If you’re young and active in church, you will definitely hear comments like “Oh, you’d make such a good priest/nun!” It’s mostly the older generations who would say this. Perhaps back then, that was the only option. If you’re young and have a zeal and love for God, you became a priest or a religious. Now, of course, we have other options, with a variety of ministries and lay orders that allows us to be active in the secular world as well.


#15

It's a strange thing, to be honest. I think people are just trying, generally, to make a sincere observation. I personally have found out it's actually terrible for vocations; people who don't feel incline try to force themselves through seminary and people who do have vocations don't want to face it because of the pressure other's put on them (myself included).


#16

I agree that sometimes, if you're young and active in parish life, people will suggest a religious / priestly vocation on that basis alone. that said, sometimes people can see things in us that we can't see (or don't appreciate) ourselves. The encouragement / suggestion of others can also been a sign from God - I recall one woman in my former parish turning to me, after one of our priests announced that he leaving the parish, and telling me that she thought I would make a good priest. So far so young person in a parish - expect that I didn't really know this woman except to say hello (at that). I'm fairly sure that people know that the qualities of a good priest go beyond simply showing up to mass! So this woman's comment really struck me. Admittedly, this wasn't the first time somebody had said something like that to me. Earlier in my vocational discernment, I'd wonder how they knew what I was thinking or dismiss it as well-meaning but uninformed (long the lines of "they don't really know me...").
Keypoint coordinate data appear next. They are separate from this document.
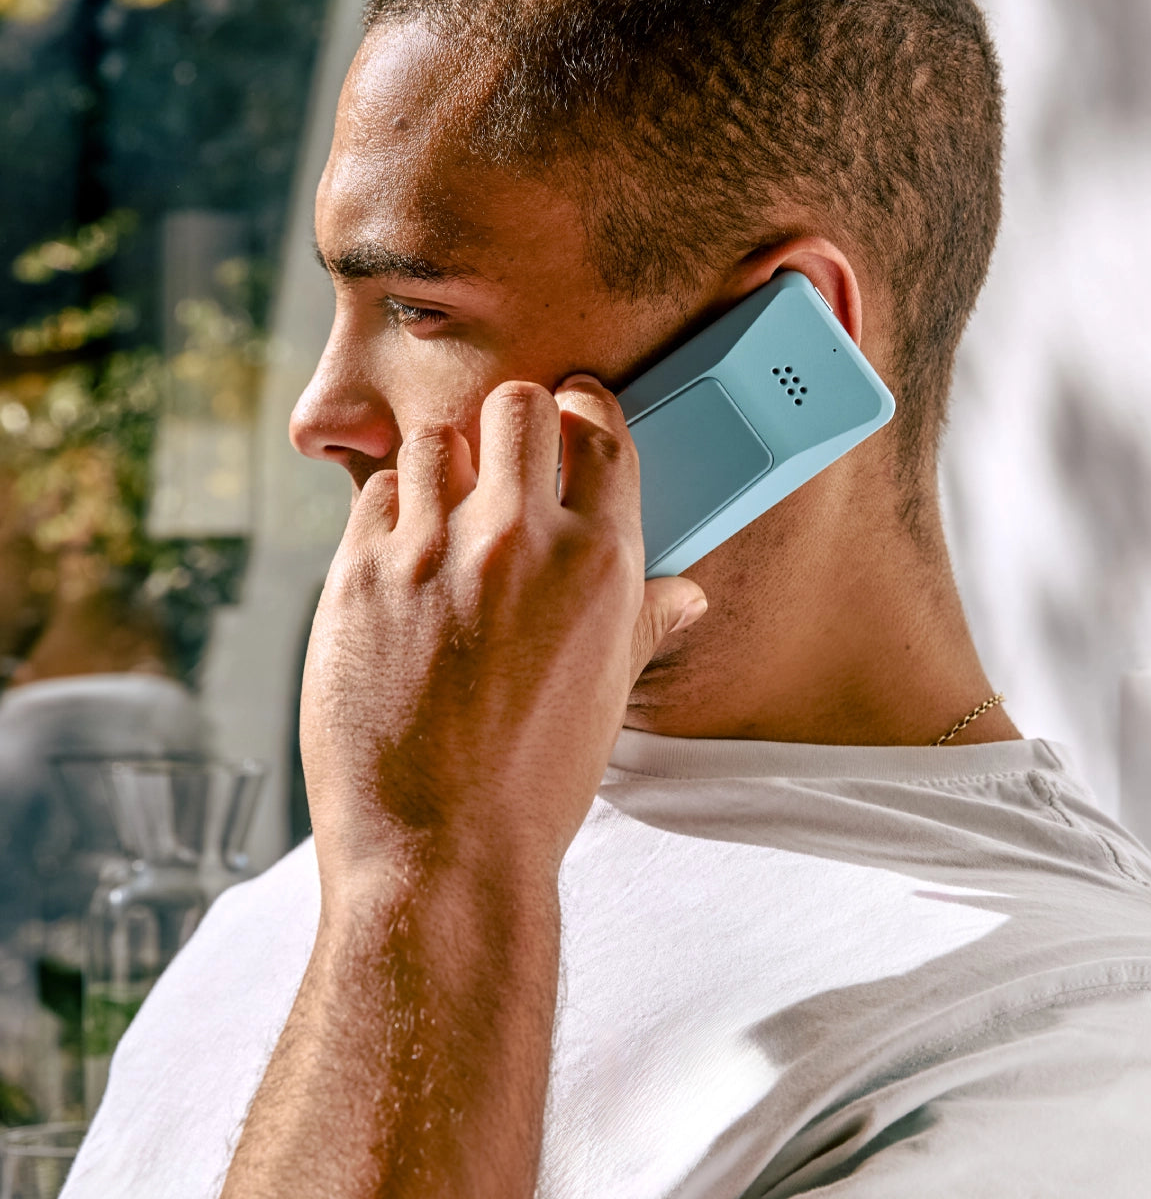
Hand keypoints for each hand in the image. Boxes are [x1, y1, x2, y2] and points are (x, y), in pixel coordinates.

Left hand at [297, 374, 706, 899]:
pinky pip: (371, 496)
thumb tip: (685, 593)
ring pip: (432, 440)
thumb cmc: (535, 782)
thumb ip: (643, 621)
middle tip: (505, 453)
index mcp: (599, 565)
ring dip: (442, 465)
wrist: (442, 851)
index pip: (601, 431)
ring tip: (445, 511)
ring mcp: (432, 554)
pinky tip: (400, 556)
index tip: (573, 411)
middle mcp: (519, 542)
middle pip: (516, 405)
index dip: (586, 410)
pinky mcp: (357, 576)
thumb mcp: (610, 695)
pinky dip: (388, 512)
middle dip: (514, 419)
As I went on however, I learned to listen to these comments and not just dismiss them out of hand - granted they may be nothing, but on the other hand, the person making them may actually be on to something...


#17

From the tone of your post, I'm getting the sense that perhaps you wish someone in your life would say to you: "Discerning a vocation certainly is a complex process of exploring, owning and honoring the depths of your heart, but only you can ultimately know what's best for yourself. I'll support you in whatever you ultimately decide. If you ever need a neutral sounding board to 'think out loud' to so you can better hear your own inner wisdom speaking to you while you examine your potential calling to a consecrated life, I'd be happy to simply listen without trying to persuade or dissuade you in any way."